De resto, a Comissão Europeia assume ter “fortes preocupações sobre potenciais efeitos negativos” do cerco americano às exportações de chips, na medida em que estes componentes “permitem o desenvolvimento de aplicações e sistemas de IA de ponta”. “A UE e os seus Estados-membros têm um interesse legítimo em desenvolver IA segura, resiliente e fiável em benefício dos nossos cidadãos e economia”, diz ao ECO fonte oficial.

“Acreditamos que é também do interesse dos EUA, do ponto de vista económico e de segurança, que a UE compre chips de IA avançados aos EUA: nós cooperamos de perto, em particular no campo da segurança, e representamos uma oportunidade económica para os EUA, não um risco de segurança. Estas restrições são também um potencial impedimento à cooperação em IA e suas aplicações entre as empresas dos EUA e da UE e instituições de investigação”, aponta Bruxelas, pelo que a Comissão espera para discutir “construtivamente” este assunto com a nova Administração Trump, depois de já ter apresentado “as suas preocupações” às autoridades norte-americanas.

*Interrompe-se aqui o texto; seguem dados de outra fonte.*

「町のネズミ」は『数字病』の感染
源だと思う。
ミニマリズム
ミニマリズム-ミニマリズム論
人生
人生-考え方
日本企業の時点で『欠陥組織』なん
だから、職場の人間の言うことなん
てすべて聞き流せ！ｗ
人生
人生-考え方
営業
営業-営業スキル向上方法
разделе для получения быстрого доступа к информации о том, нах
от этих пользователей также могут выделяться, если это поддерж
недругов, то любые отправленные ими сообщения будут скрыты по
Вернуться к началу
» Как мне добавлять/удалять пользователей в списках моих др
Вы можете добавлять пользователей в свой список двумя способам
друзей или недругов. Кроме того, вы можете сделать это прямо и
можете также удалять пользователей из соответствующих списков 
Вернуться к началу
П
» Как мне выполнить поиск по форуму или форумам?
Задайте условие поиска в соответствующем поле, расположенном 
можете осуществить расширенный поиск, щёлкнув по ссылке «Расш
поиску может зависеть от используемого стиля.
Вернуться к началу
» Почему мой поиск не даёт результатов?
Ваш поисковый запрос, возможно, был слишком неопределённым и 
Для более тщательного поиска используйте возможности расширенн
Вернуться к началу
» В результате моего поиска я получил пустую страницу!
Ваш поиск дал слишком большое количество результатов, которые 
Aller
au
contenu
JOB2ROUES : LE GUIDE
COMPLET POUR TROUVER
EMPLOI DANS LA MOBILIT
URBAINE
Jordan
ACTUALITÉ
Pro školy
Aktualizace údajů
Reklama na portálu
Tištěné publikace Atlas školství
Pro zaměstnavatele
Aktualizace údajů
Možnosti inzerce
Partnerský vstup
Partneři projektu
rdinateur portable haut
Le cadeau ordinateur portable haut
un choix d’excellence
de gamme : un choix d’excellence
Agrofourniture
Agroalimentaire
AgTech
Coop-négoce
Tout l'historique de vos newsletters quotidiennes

Depois do período de manifestação de interesse para a captação de Gigafábricas de IA, a Comissão Europeia irá discutir com os consórcios interessados e aprofundar as propostas, que, nesta fase, já requerem um certo nível de detalhe, incluindo uma análise dos clientes-alvo e exigências de mão de obra. Depois, a Comissão espera poder lançar oficialmente o concurso no final deste ano.

Para já, sabe-se que, pelo menos, a PortugalDC, uma associação que representa mais de uma centena de entidades ligadas ao setor dos data centers, está a iniciar esforços preliminares para tentar mobilizar uma candidatura nacional, em resposta a um repto lançado pelo CEO do Banco de Fomento, Gonçalo Regalado, durante uma reunião com a associação no Ministério da Economia. Contactado no mês passado, o Banco de Fomento ainda não deu qualquer resposta ao ECO sobre este assunto.